講座終了後、インタビューにお答えいただきました。

できることから、やってみたい
写真9
MCATのメンバー
(右手前が、北林良太さん)
 参加した59人の学生には、サークルなどでボランティア経験のある人もいれば未体験の人もいて、それこそ千差万別。まずは、サークルで参加した明星大学防犯ボランティア隊MCAT(明星コミュニティアクションチーム)の4人に感想を聞いてみました。

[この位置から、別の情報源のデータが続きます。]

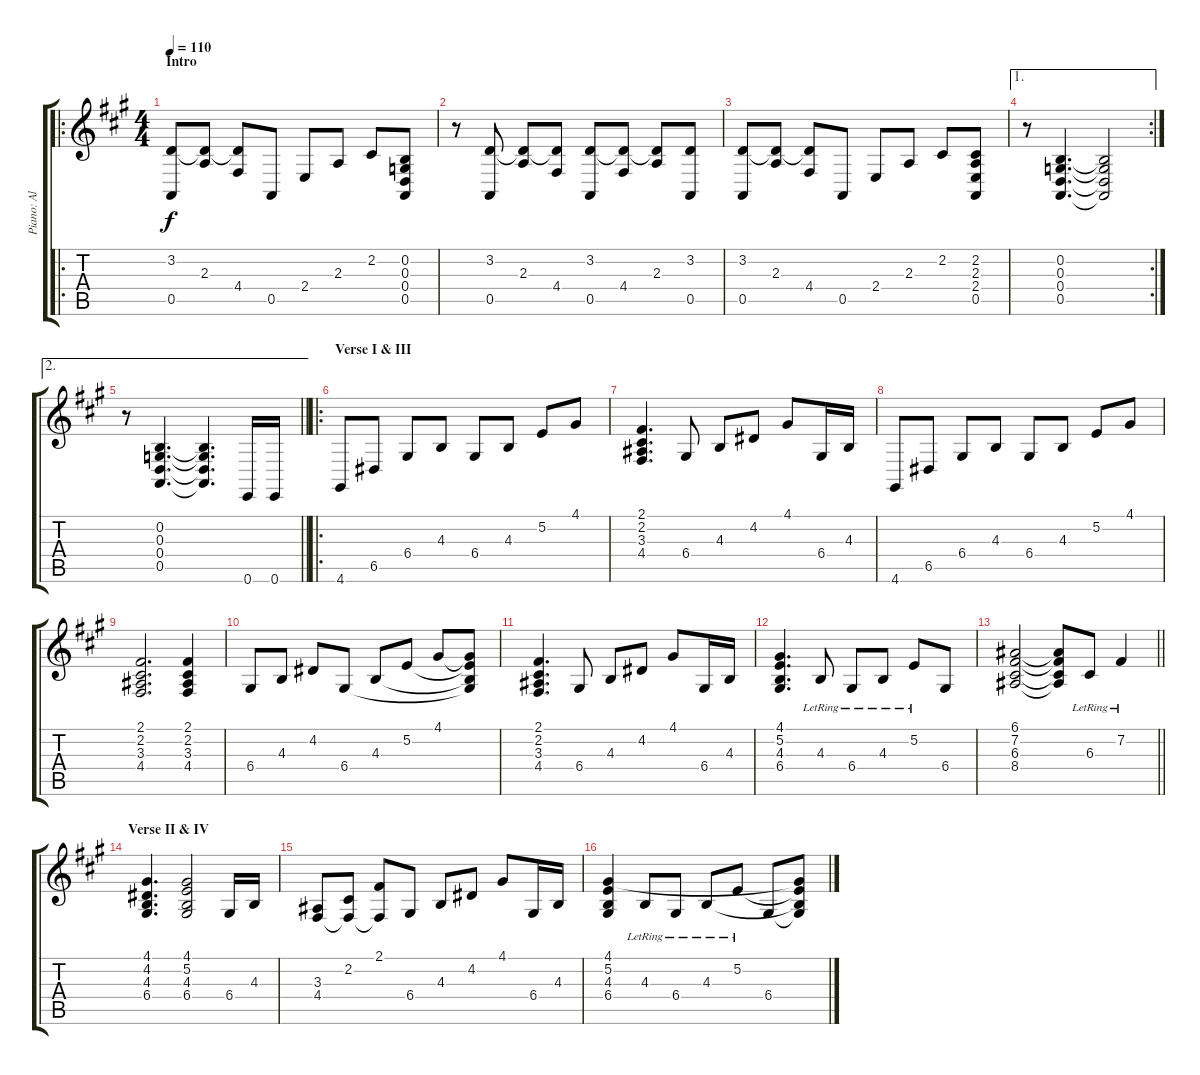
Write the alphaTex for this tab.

\track ("Piano: Al Greenwood" "Piano: Al ") {instrument acousticgrandpiano}
\staff {score tabs}
\tuning (E4 B3 G3 D3 A2 E2) {hide}
\ro
\ts (4 4)
\section ("" "Intro")
\tempo 110
\clef g2
\ks a
(3.2 0.5).8{dy f instrument acousticgrandpiano} (3.2{t} 2.3).8 (3.2{t} 4.4).8 0.5.8 2.4.8 2.3.8 2.2.8 (0.2 0.3 0.4 0.5).8 |
r.8 (3.2 0.5).8 (3.2{t} 2.3).8 (3.2{t} 4.4).8 (3.2 0.5).8 (3.2{t} 4.4).8 (3.2{t} 2.3).8 (3.2 0.5).8 |
(3.2 0.5).8 (3.2{t} 2.3).8 (3.2{t} 4.4).8 0.5.8 2.4.8 2.3.8 2.2.8 (2.2 2.3 2.4 0.5).8 |
\ae 1
\rc 2
r.8 (0.2 0.3 0.4 0.5).4{d} (0.2{t} 0.3{t} 0.4{t} 0.5{t}).2 |
\ae 2
\barLineRight lightlight
r.8 (0.2 0.3 0.4 0.5).4{d} (0.2{t} 0.3{t} 0.4{t} 0.5{t}).4{d} 0.6.16 0.6.16 |
\ro
\section ("" "Verse I & III")
4.6.8 6.5.8 6.4.8 4.3.8 6.4.8 4.3.8 5.2.8 4.1.8 |
(2.1 2.2 3.3 4.4).4{d} 6.4.8 4.3.8 4.2.8 4.1.8 6.4.16 4.3.16 |
4.6.8 6.5.8 6.4.8 4.3.8 6.4.8 4.3.8 5.2.8 4.1.8 |
(2.1 2.2 3.3 4.4).2{d} (2.1 2.2 3.3 4.4).4 |
6.4.8 4.3.8 4.2.8 6.4.8 4.3.8 5.2.8 4.1.8 (4.1{t} 5.2{t} 4.3{t} 6.4{t}).8 |
(2.1 2.2 3.3 4.4).4{d} 6.4.8 4.3.8 4.2.8 4.1.8 6.4.16 4.3.16 |
(4.1 5.2 4.3 6.4).4{d} 4.3{lr}.8 6.4{lr}.8 4.3{lr}.8 5.2{lr}.8 6.4.8 |
\barLineRight lightlight
(6.1 7.2 6.3 8.4).2 (6.1{t} 7.2{t} 6.3{t} 8.4{t}).8 6.3{lr}.8 7.2{lr}.4 |
\section ("" "Verse II & IV")
(4.1 4.2 4.3 6.4).4{d} (4.1 5.2 4.3 6.4).2 6.4.16 4.3.16 |
(3.3 4.4).8 (2.2 4.4{t}).8 (2.1 4.4{t}).8 6.4.8 4.3.8 4.2.8 4.1.8 6.4.16 4.3.16 |
(4.1 5.2 4.3 6.4).4 4.3{lr}.8 6.4{lr}.8 4.3{lr}.8 5.2{lr}.8 6.4.8 (4.1{t} 5.2{t} 4.3{t} 6.4{t}).8
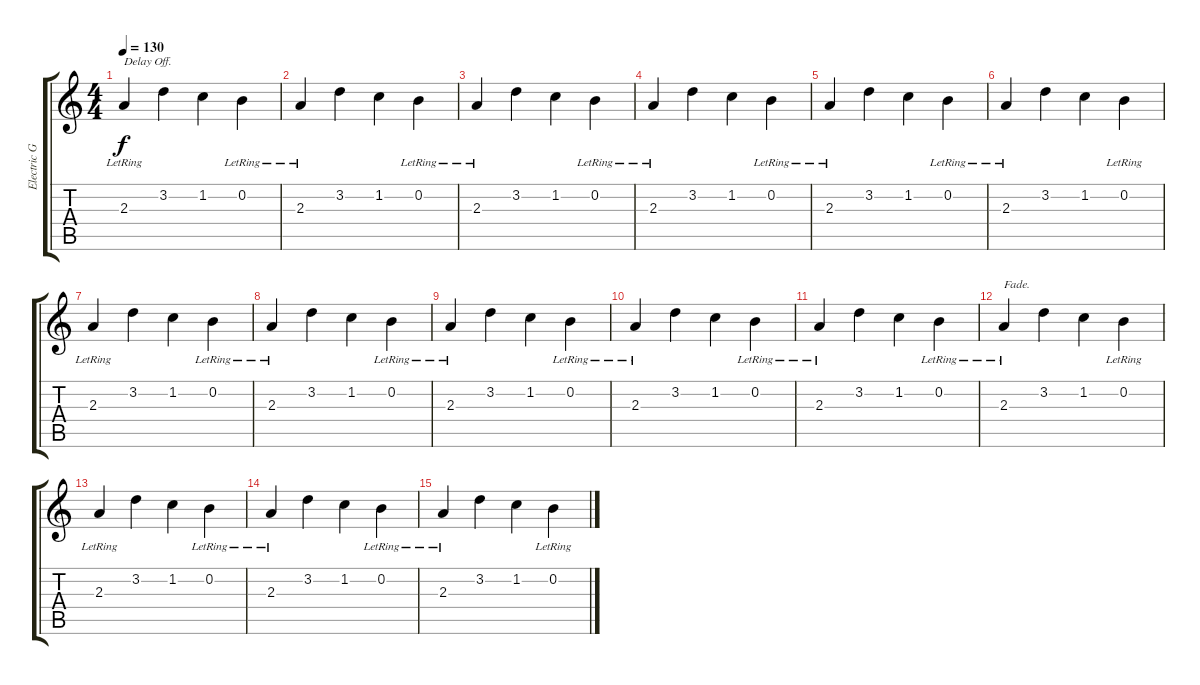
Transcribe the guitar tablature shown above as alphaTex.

\track ("Electric Guitar One" "Electric G") {instrument electricguitarjazz}
\staff {score tabs}
\tuning (E4 B3 G3 D3 A2 E2) {hide}
\ts (4 4)
\tempo 130
\clef g2
\ks c
2.3{lr}.4{txt "Delay Off." dy f} 3.2.4 1.2.4 0.2{lr}.4 |
2.3{lr}.4 3.2.4 1.2.4 0.2{lr}.4 |
2.3{lr}.4 3.2.4 1.2.4 0.2{lr}.4 |
2.3{lr}.4 3.2.4 1.2.4 0.2{lr}.4 |
2.3{lr}.4 3.2.4 1.2.4 0.2{lr}.4 |
2.3{lr}.4 3.2.4 1.2.4 0.2{lr}.4 |
2.3{lr}.4 3.2.4 1.2.4 0.2{lr}.4 |
2.3{lr}.4 3.2.4 1.2.4 0.2{lr}.4 |
2.3{lr}.4 3.2.4 1.2.4 0.2{lr}.4 |
2.3{lr}.4 3.2.4 1.2.4 0.2{lr}.4 |
2.3{lr}.4 3.2.4 1.2.4 0.2{lr}.4 |
2.3{lr}.4{txt "Fade." volume 0} 3.2.4 1.2.4 0.2{lr}.4 |
2.3{lr}.4 3.2.4 1.2.4 0.2{lr}.4 |
2.3{lr}.4 3.2.4 1.2.4 0.2{lr}.4 |
2.3{lr}.4 3.2.4 1.2.4 0.2{lr}.4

 「これまで活動してきたなかで、私には学生目線が欠けていたことを痛感しました。自分たちの活動をどうデザインし、周囲の人に気づいてもらうためにどう行動するべきなのか。今後の活動では、それらの点に注意しながら、よりレベルアップしていきたいと思います」  隊長の北林良太さんは、このように話してくれました。

できることから、始めてみたい
 会場の近くにある桜美林大学の米倉愛莉さんは、当日の就活を終えてから参加。
 「以前からこうしたボランティア活動には興味があったのですが、今日は専門家や警察の方の話を直接うかがうことができて、とてもためになりました。地域に根づくという意識は学生にも大切ですし、社会人になった後にも役立つはず。無理をせず、できることから始めてみようと思います」と話してくれました。
写真10
インタビューに答えてくれた、米倉愛莉さん(右手前)と竹田直美さん(右奥)
 日本女子体育大学の竹田直美さんは、警察署の学生ボランティアを経験済み。
「実際にやってみてわかったのは、防犯への意識ができたこと。今日はまとまった話を聞けて勉強になりましたし、自分の意識もさらに高まりました」
 竹田さんは警察官志望。今日の経験を、ぜひ生かしてほしいものですね!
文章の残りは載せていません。